The central figure is the narrator, Budday, who has a little of every race. “On stage, Budday calls on his audience to listen while questioning to make them think. You is me and I is you. He is a figure who tries to pull the audience together into understanding that all ah we is one. All ah we is mixed up and in this mixed-upness, we could forge a nice destiny,” he said.

Aside from that there is a love affair between a Black Guyanese Tyrone Blackman and an Indian Guyanese Indranie Gunraj. Indranie gets pregnant by Tyrone. Her father sees her as a disgrace and decides to kill Tyrone but his son Ravi takes the gun away from him.

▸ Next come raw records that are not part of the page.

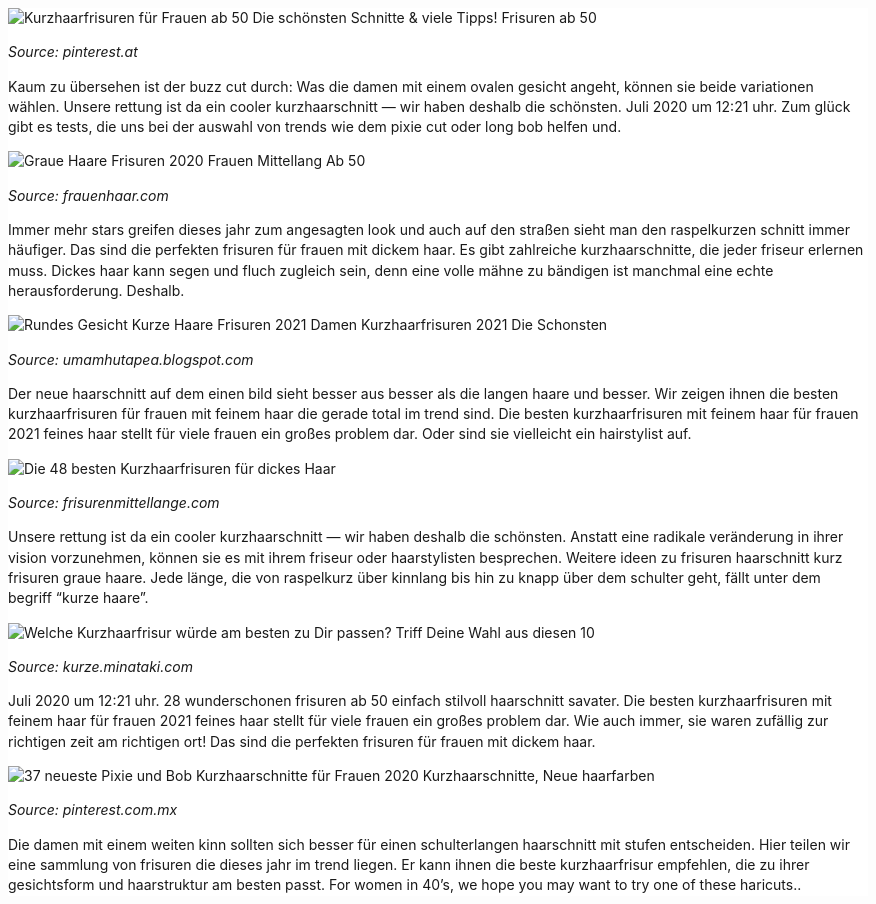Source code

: 
![Kurzhaarfrisuren für Frauen ab 50 Die schönsten Schnitte &amp; viele Tipps! Frisuren ab 50](https://i.pinimg.com/736x/10/78/a2/1078a237a6ef9943ea20391d274f4147.jpg "Kurzhaarfrisuren für Frauen ab 50 Die schönsten Schnitte &amp; viele Tipps! Frisuren ab 50")

*Source: pinterest.at*

Kaum zu übersehen ist der buzz cut durch: Was die damen mit einem ovalen gesicht angeht, können sie beide variationen wählen. Unsere rettung ist da ein cooler kurzhaarschnitt — wir haben deshalb die schönsten. Juli 2020 um 12:21 uhr. Zum glück gibt es tests, die uns bei der auswahl von trends wie dem pixie cut oder long bob helfen und.


![Graue Haare Frisuren 2020 Frauen Mittellang Ab 50](https://i.pinimg.com/564x/5e/80/9c/5e809c6bd7a4ecde72b8963e30224207.jpg "Graue Haare Frisuren 2020 Frauen Mittellang Ab 50")

*Source: frauenhaar.com*

Immer mehr stars greifen dieses jahr zum angesagten look und auch auf den straßen sieht man den raspelkurzen schnitt immer häufiger. Das sind die perfekten frisuren für frauen mit dickem haar. Es gibt zahlreiche kurzhaarschnitte, die jeder friseur erlernen muss. Dickes haar kann segen und fluch zugleich sein, denn eine volle mähne zu bändigen ist manchmal eine echte herausforderung. Deshalb.


![Rundes Gesicht Kurze Haare Frisuren 2021 Damen Kurzhaarfrisuren 2021 Die Schonsten](https://i.pinimg.com/originals/6f/ac/ed/6faced3102bb756ed457f68118da7c6e.jpg "Rundes Gesicht Kurze Haare Frisuren 2021 Damen Kurzhaarfrisuren 2021 Die Schonsten")

*Source: umamhutapea.blogspot.com*

Der neue haarschnitt auf dem einen bild sieht besser aus besser als die langen haare und besser. Wir zeigen ihnen die besten kurzhaarfrisuren für frauen mit feinem haar die gerade total im trend sind. Die besten kurzhaarfrisuren mit feinem haar für frauen 2021 feines haar stellt für viele frauen ein großes problem dar. Oder sind sie vielleicht ein hairstylist auf.


![Die 48 besten Kurzhaarfrisuren für dickes Haar](https://i2.wp.com/cdn.shortpixel.ai/client/q_glossy,ret_img/https://i2.wp.com/www.frisurenmittellange.com/wp-content/uploads/2019/04/48-die-besten-kurzen-frisuren-fur-dickes-haar-2019-2020-27.jpg "Die 48 besten Kurzhaarfrisuren für dickes Haar")

*Source: frisurenmittellange.com*

Unsere rettung ist da ein cooler kurzhaarschnitt — wir haben deshalb die schönsten. Anstatt eine radikale veränderung in ihrer vision vorzunehmen, können sie es mit ihrem friseur oder haarstylisten besprechen. Weitere ideen zu frisuren haarschnitt kurz frisuren graue haare. Jede länge, die von raspelkurz über kinnlang bis hin zu knapp über dem schulter geht, fällt unter dem begriff “kurze haare”.


![Welche Kurzhaarfrisur würde am besten zu Dir passen? Triff Deine Wahl aus diesen 10](https://i2.wp.com/frechefrisuren.com/wp-content/uploads/2018/03/5-9.jpg "Welche Kurzhaarfrisur würde am besten zu Dir passen? Triff Deine Wahl aus diesen 10")

*Source: kurze.minataki.com*

Juli 2020 um 12:21 uhr. 28 wunderschonen frisuren ab 50 einfach stilvoll haarschnitt savater. Die besten kurzhaarfrisuren mit feinem haar für frauen 2021 feines haar stellt für viele frauen ein großes problem dar. Wie auch immer, sie waren zufällig zur richtigen zeit am richtigen ort! Das sind die perfekten frisuren für frauen mit dickem haar.


![37 neueste Pixie und Bob Kurzhaarschnitte für Frauen 2020 Kurzhaarschnitte, Neue haarfarben](https://i.pinimg.com/originals/9f/97/fb/9f97fb425b9585f6011a68fd6d8fdc18.jpg "37 neueste Pixie und Bob Kurzhaarschnitte für Frauen 2020 Kurzhaarschnitte, Neue haarfarben")

*Source: pinterest.com.mx*

Die damen mit einem weiten kinn sollten sich besser für einen schulterlangen haarschnitt mit stufen entscheiden. Hier teilen wir eine sammlung von frisuren die dieses jahr im trend liegen. Er kann ihnen die beste kurzhaarfrisur empfehlen, die zu ihrer gesichtsform und haarstruktur am besten passt. For women in 40’s, we hope you may want to try one of these haricuts..
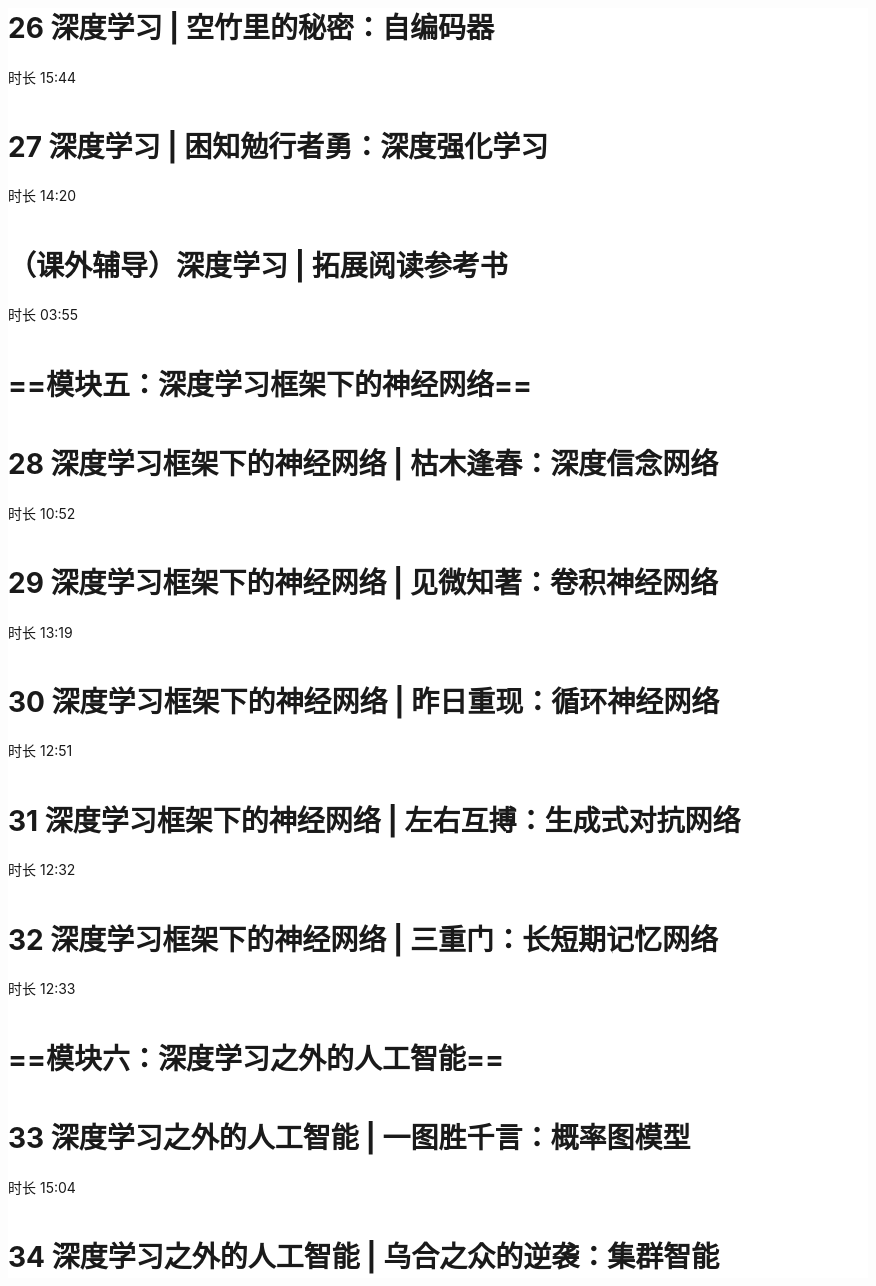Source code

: # 26 深度学习 | 空竹里的秘密：自编码器

时长 15:44

# 27 深度学习 | 困知勉行者勇：深度强化学习

时长 14:20

# （课外辅导）深度学习 | 拓展阅读参考书

时长 03:55

# ==模块五：深度学习框架下的神经网络==

# 28 深度学习框架下的神经网络 | 枯木逢春：深度信念网络

时长 10:52

# 29 深度学习框架下的神经网络 | 见微知著：卷积神经网络

时长 13:19

# 30 深度学习框架下的神经网络 | 昨日重现：循环神经网络

时长 12:51

# 31 深度学习框架下的神经网络 | 左右互搏：生成式对抗网络

时长 12:32

# 32 深度学习框架下的神经网络 | 三重门：长短期记忆网络

时长 12:33

# ==模块六：深度学习之外的人工智能==

# 33 深度学习之外的人工智能 | 一图胜千言：概率图模型

时长 15:04

# 34 深度学习之外的人工智能 | 乌合之众的逆袭：集群智能
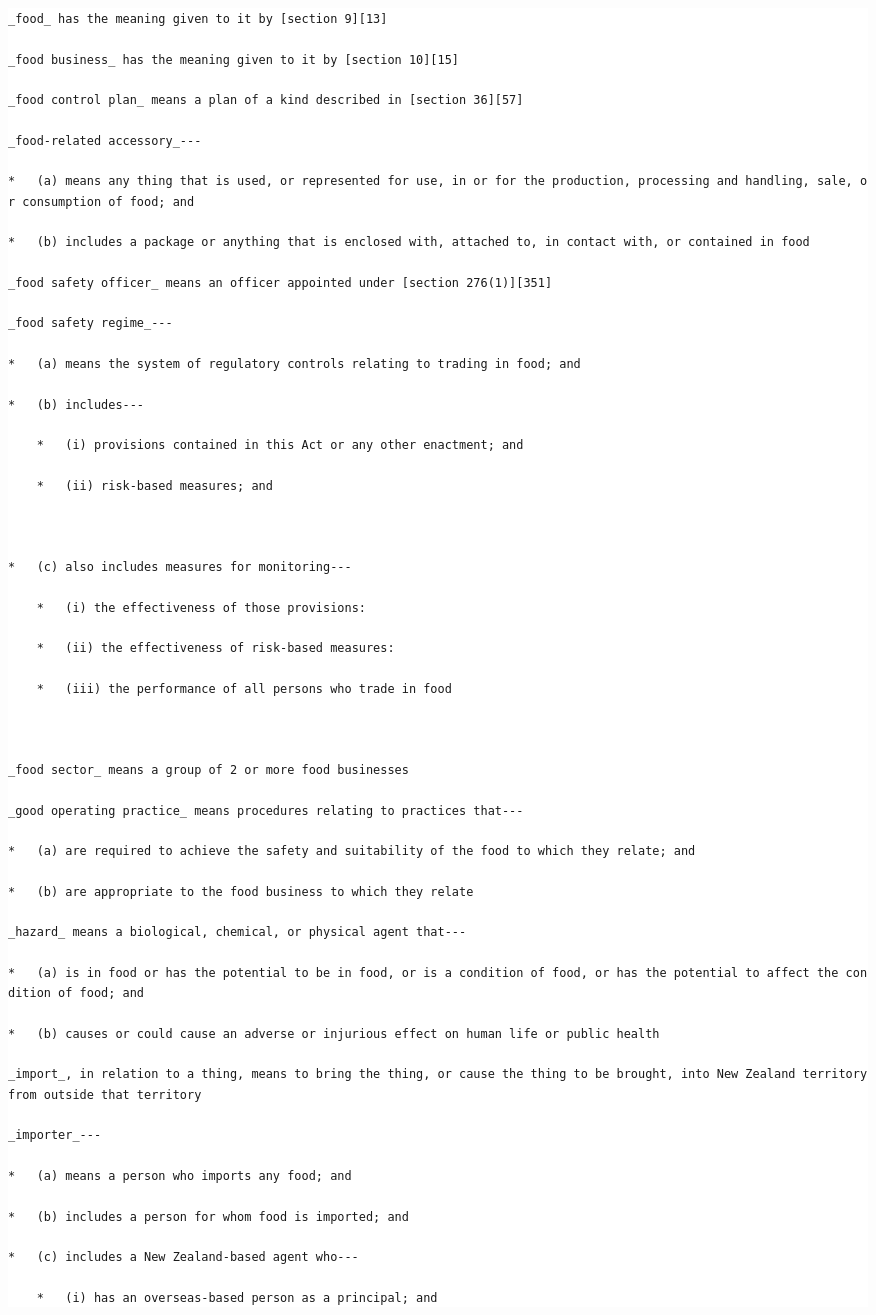     _food_ has the meaning given to it by [section 9][13]
    
    _food business_ has the meaning given to it by [section 10][15]
    
    _food control plan_ means a plan of a kind described in [section 36][57]
    
    _food-related accessory_---
        
    *   (a) means any thing that is used, or represented for use, in or for the production, processing and handling, sale, or consumption of food; and
    
    *   (b) includes a package or anything that is enclosed with, attached to, in contact with, or contained in food
    
    _food safety officer_ means an officer appointed under [section 276(1)][351]
    
    _food safety regime_---
        
    *   (a) means the system of regulatory controls relating to trading in food; and
    
    *   (b) includes---
            
        *   (i) provisions contained in this Act or any other enactment; and
        
        *   (ii) risk-based measures; and
        
        
    
    *   (c) also includes measures for monitoring---
            
        *   (i) the effectiveness of those provisions:
        
        *   (ii) the effectiveness of risk-based measures:
        
        *   (iii) the performance of all persons who trade in food
        
        
    
    _food sector_ means a group of 2 or more food businesses
    
    _good operating practice_ means procedures relating to practices that---
        
    *   (a) are required to achieve the safety and suitability of the food to which they relate; and
    
    *   (b) are appropriate to the food business to which they relate
    
    _hazard_ means a biological, chemical, or physical agent that---
        
    *   (a) is in food or has the potential to be in food, or is a condition of food, or has the potential to affect the condition of food; and
    
    *   (b) causes or could cause an adverse or injurious effect on human life or public health
    
    _import_, in relation to a thing, means to bring the thing, or cause the thing to be brought, into New Zealand territory from outside that territory
    
    _importer_---
        
    *   (a) means a person who imports any food; and
    
    *   (b) includes a person for whom food is imported; and
    
    *   (c) includes a New Zealand-based agent who---
            
        *   (i) has an overseas-based person as a principal; and
        
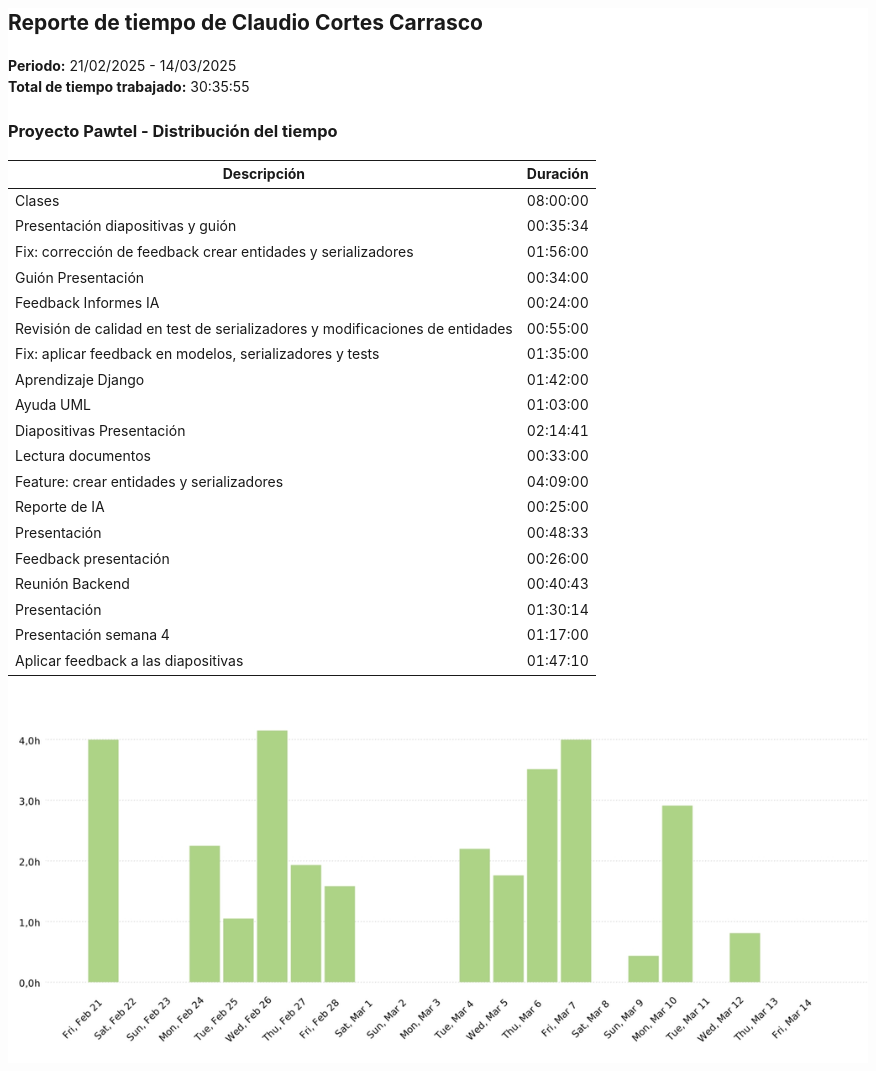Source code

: ## Reporte de tiempo de Claudio Cortes Carrasco

**Periodo:** 21/02/2025 - 14/03/2025  
**Total de tiempo trabajado:** 30:35:55

### Proyecto Pawtel - Distribución del tiempo

| Descripción | Duración |
|-------------|---------|
| Clases | 08:00:00 |
| Presentación diapositivas y guión | 00:35:34 |
| Fix: corrección de feedback crear entidades y serializadores | 01:56:00 |
| Guión Presentación | 00:34:00 |
| Feedback Informes IA | 00:24:00 |
| Revisión de calidad en test de serializadores y modificaciones de entidades | 00:55:00 |
| Fix: aplicar feedback en modelos, serializadores y tests | 01:35:00 |
| Aprendizaje Django | 01:42:00 |
| Ayuda UML | 01:03:00 |
| Diapositivas Presentación | 02:14:41 |
| Lectura documentos | 00:33:00 |
| Feature: crear entidades y serializadores | 04:09:00 |
| Reporte de IA | 00:25:00 |
| Presentación | 00:48:33 |
| Feedback presentación | 00:26:00 |
| Reunión Backend | 00:40:43 |
| Presentación | 01:30:14 |
| Presentación semana 4 | 01:17:00 |
| Aplicar feedback a las diapositivas | 01:47:10 |

![grafico-de-tiempos](graficas/claudio.png)
---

“The issue of race, religion and skin complexion is dominant in the play. In another scene, Ravi has a good friend, Quasi, whose father tells him, ‘Never trust a coolie. The only good coolie is a dead one’. In Ravi’s home, his father asks him what he is doing with a Black man as his friend,” he revealed.

Bascom said the play shows the splintered reality not heard on the road but which happens in homes.

Later on, Indranie’s father hires a hitman, a Black policeman, to kill his daughter. “I am playing with the shades of the Phantom Squad’s reign in Guyana. Writers need to document these things. We should not allow these things to go under the rug,” he said.

The hitman finds Indranie and Tyrone together and has a change of heart. He tells Tyrone to cut off Indranie’s ponytail and give it to him to take back to Indranie’s father to show he had gotten rid of Indranie.

Bascom noted that producers have approached him to stage the play. However, he does not think it will see the light of day in Guyana. He is now working on a commissioned Chinese drama.